Русские войска могли теперь в любое время ступить на территорию Швеции, не видевшей врага в течение столетий.
Война подходила к концу.
Глава XV. Приезд Ивана Ракитина
Иван Ракитин сделался главным приказчиком купца Антипа Русакова.
Он щеголял теперь в нарядном кафтане, в шароварах, заправленных в сапоги с подковками, в меховой шапочке с пером, лихо сдвинутой на ухо. Щеки его горели румянцем, рыжеватые усики вились колечками, а в глазах то и дело вспыхивал хищный огонек.
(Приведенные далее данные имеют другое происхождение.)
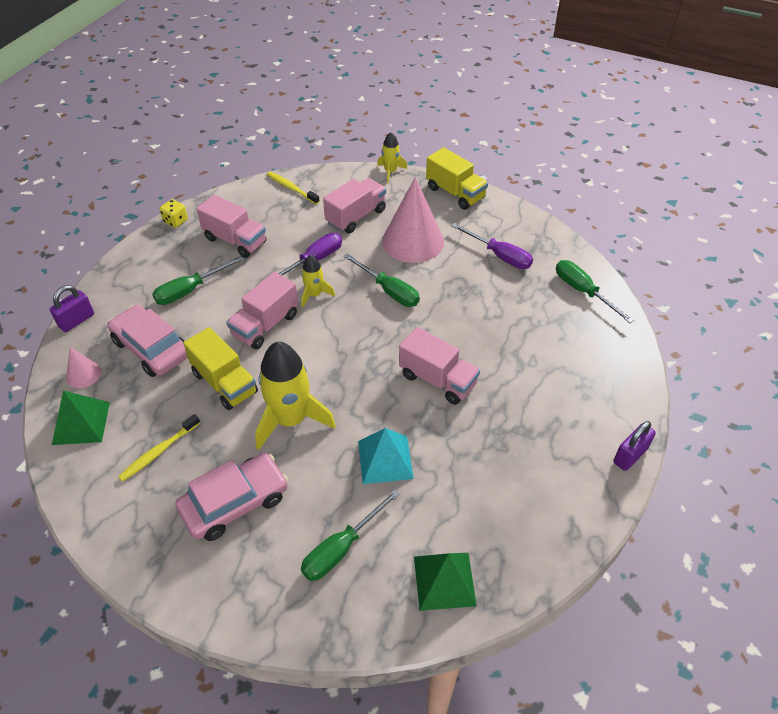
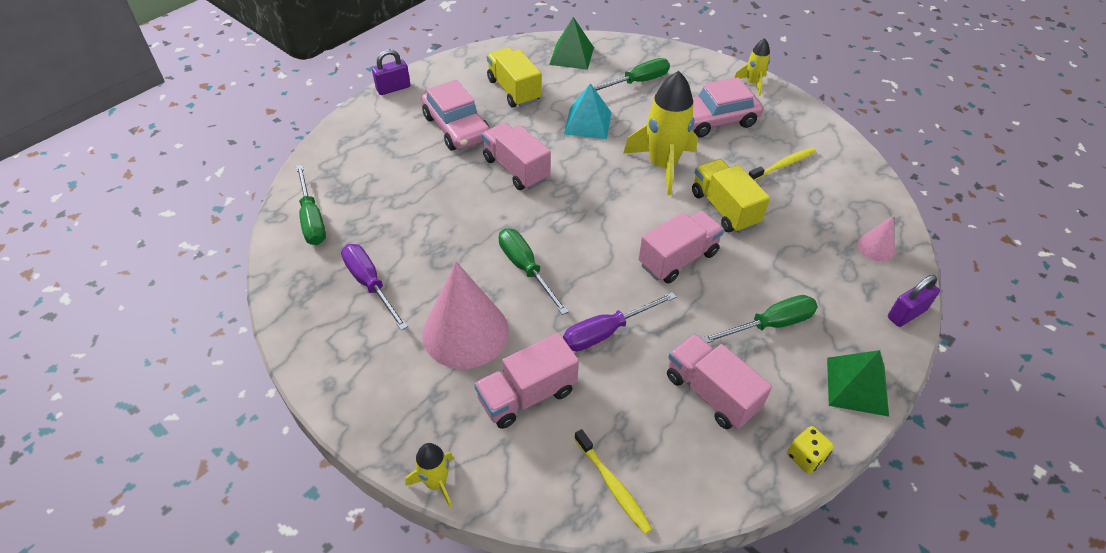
camera: 165 degrees left, 0 degrees up
green pyramid [52,391,110,445] -> green pyramid moved to [827,350,889,417]
pink car [107,305,188,377] -> pink car moved to [422,80,490,151]
yellow rocket [301,255,335,308] -> yellow rocket moved to [734,38,770,96]
yellow truck [426,147,488,210] -> yellow truck moved to [487,48,541,108]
У хозяина была единственная дочь Анна. Веселая, синеглазая, она частенько приходила в лавку отца, чтобы выбрать сукна на новую шубку либо унести цветастую шаль. Купеческая дочь и молодой приказчик встречались взглядами. Анка краснела, Иван опускал глаза.
Ангип Ермилыч хвалил скромность Ивана.
– Молодец парень, – говорил он, – не зазнаешься. Недаром в писании сказано: «Всяк сверчок знай свой шесток». Анку я отдам за богатея-многотысячника.
Кабы знал Антип Ермилыч, как темными ночами сидели Иван да Анка у него в саду на лавочке, как строили планы уговорить строгого батюшку, как нежно расставались на заре…
В большом доверии был Ракитин у хозяина. Не раз ездил он с проезжей грамотой в Вологду и Казань, Антип Ермилыч доверял ему увесистые мешочки с золотом и обозы с товаром.